The Well House

A tiny sunken garden inserted into a larger garden in Fetcham

These clients had bought a 17th century house with a barn in the garden. The courtyard space between house and barn had been taken up with a big old overgrown yew tree, blocking light to both house and barn windows and impeding access. The yew was removed, leaving a hole in the ground and some uneven York Stone paving. The clients wanted to use this redundant space between the main house and the recently-converted barn annexe, to provide a dining area in a secluded spot outside their kitchen.

The Brief

The garden and house included many ancient period features and materials, which the clients wanted to retain and re-use sensitively to make the new garden of a piece with the existing older garden, which had features dating back to at least Victorian times, with some of the materials likely re-used from the original 17th century garden. The brief was to create secluded outside dining area whilst providing a small garden and a space to exhibit a sculpture. This needed to also provide direct access through to the barn conversion and a sense of enclosure.

The Design

This was a simple little garden, but the clients wanted to keep the ancient stone and brick paving surrounding the area, with its undulating surface and uneven levels.
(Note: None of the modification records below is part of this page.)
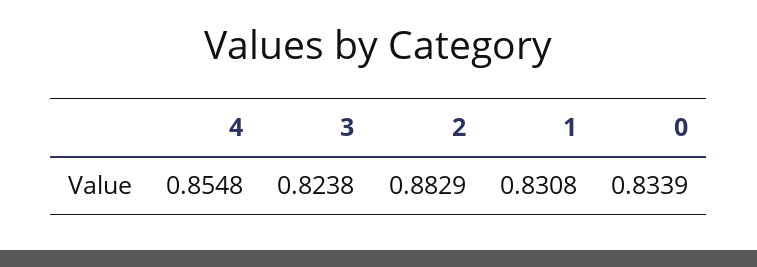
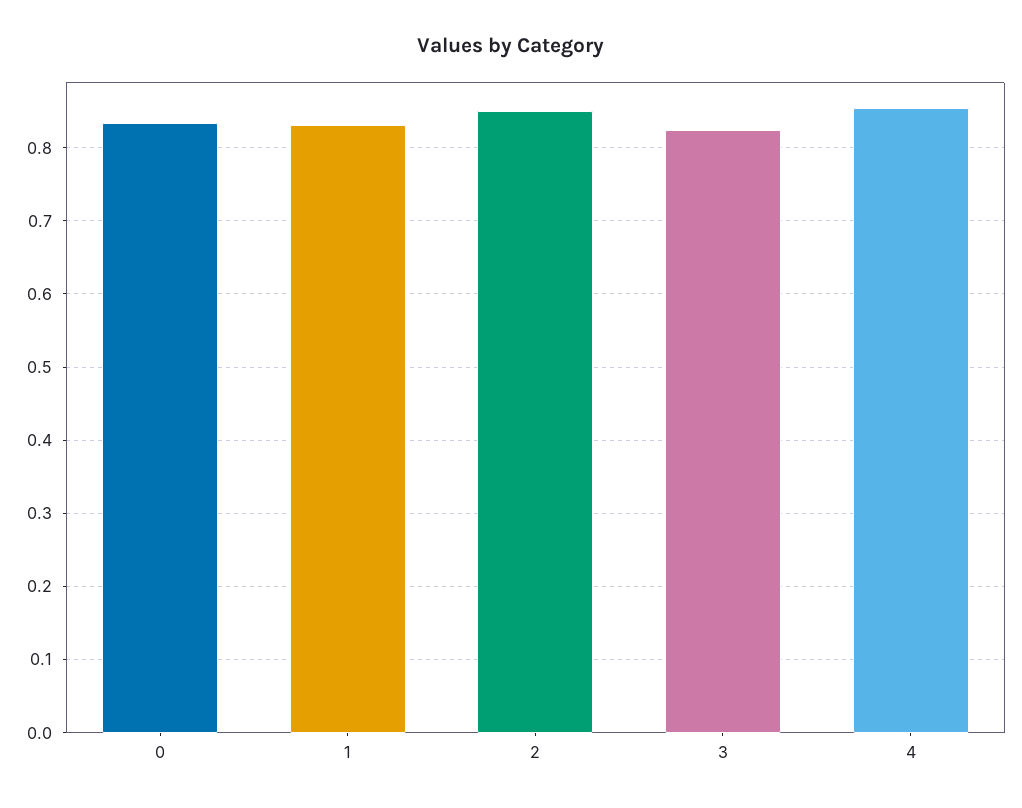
  {
    "4": 0.8548,
    "3": 0.8238,
-   "2": 0.8829,
+   "2": 0.85,
    "1": 0.8308,
    "0": 0.8339
  }

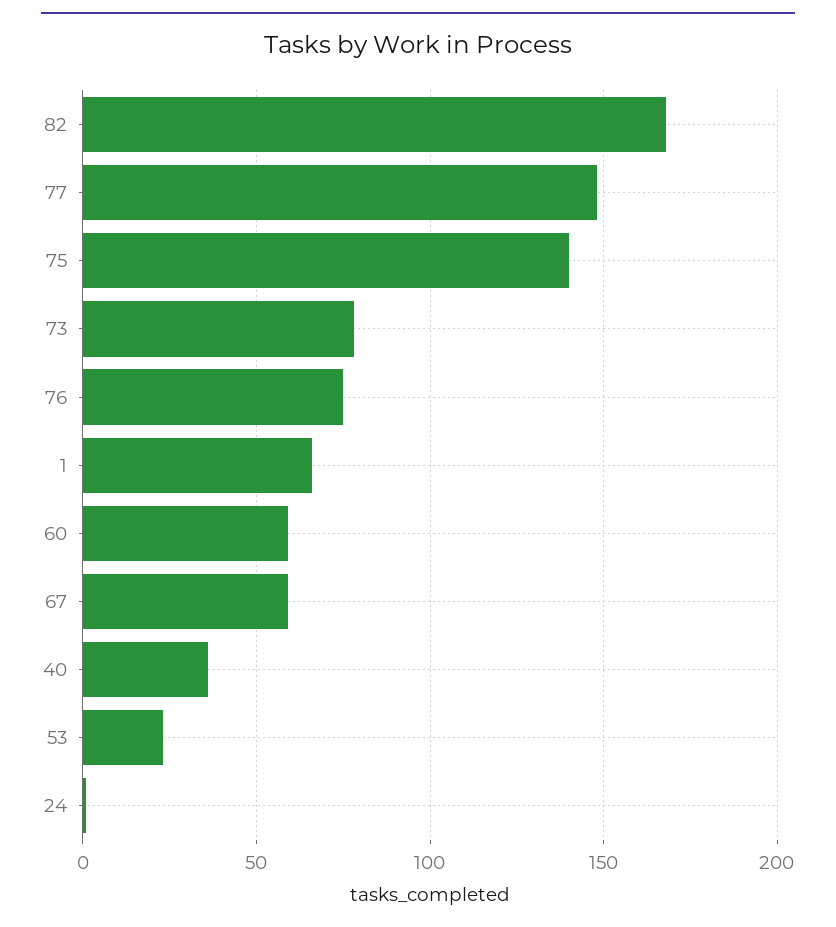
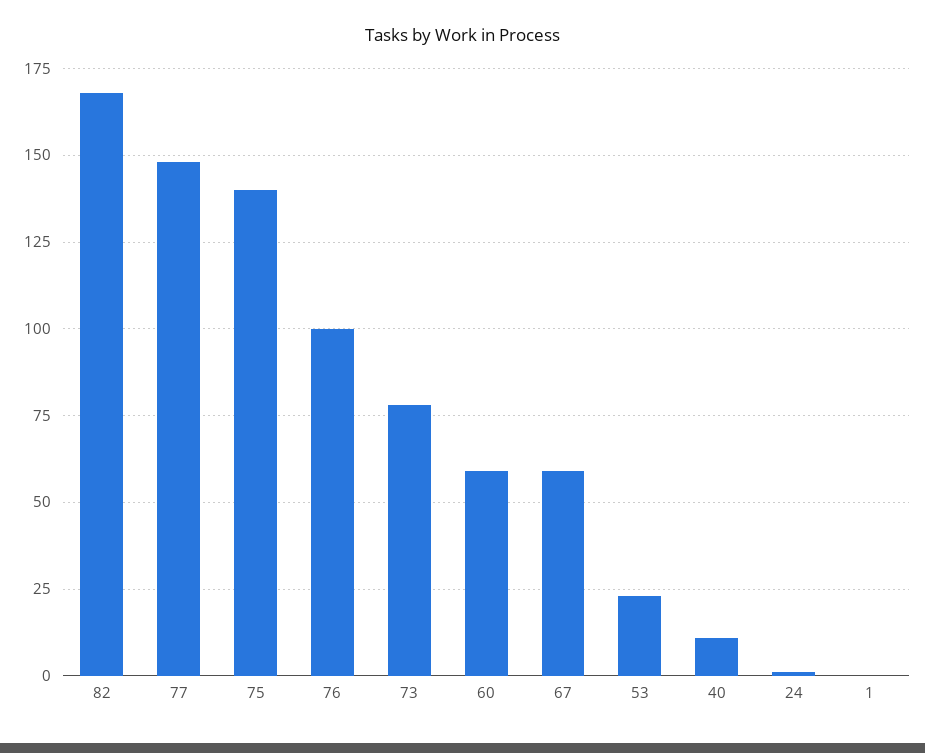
  {
    "82": 170,
    "77": 150,
    "75": 140,
    "73": 80,
-   "76": 75,
+   "76": 100,
-   "1": 65,
+   "1": 0,
    "60": 60,
    "67": 60,
-   "40": 35,
+   "40": 10,
    "53": 25,
    "24": 0
  }

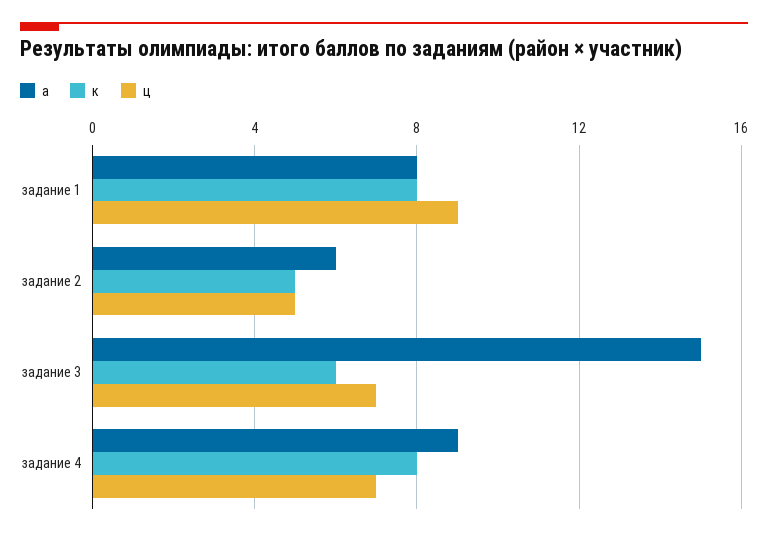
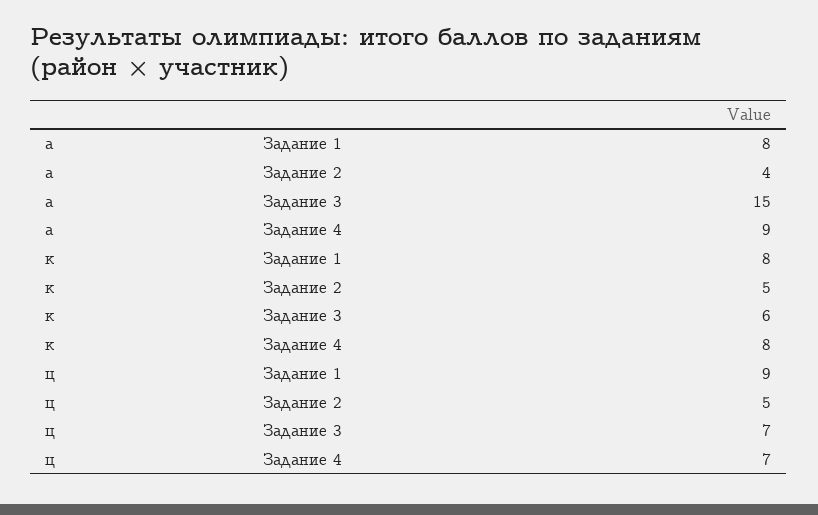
  {
    "а": {
      "задание 1": 8,
-     "задание 2": 6,
+     "задание 2": 4,
      "задание 3": 15,
      "задание 4": 9
    },
    "к": {
      "задание 1": 8,
      "задание 2": 5,
      "задание 3": 6,
      "задание 4": 8
    },
    "ц": {
      "задание 1": 9,
      "задание 2": 5,
      "задание 3": 7,
      "задание 4": 7
    }
  }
The existing materials on site were sensitively re-used – Victorian clay tiles and knapped flint in the construction of the steps and plinth for the sculpture, with tiles on edge used to delineate the path between house and barn. Around the new garden the existing ancient paving had to be taken up, re-laid, and hand-dressed to form a new edge to the upper patio area.

The area was enclosed in a low box hedge with a small herb garden to serve the adjoining kitchen, with the main emphasis on providing a family seating area for outside dining. Taller box hedging to one end provided a green alcove in which a bespoke sculpture could sit.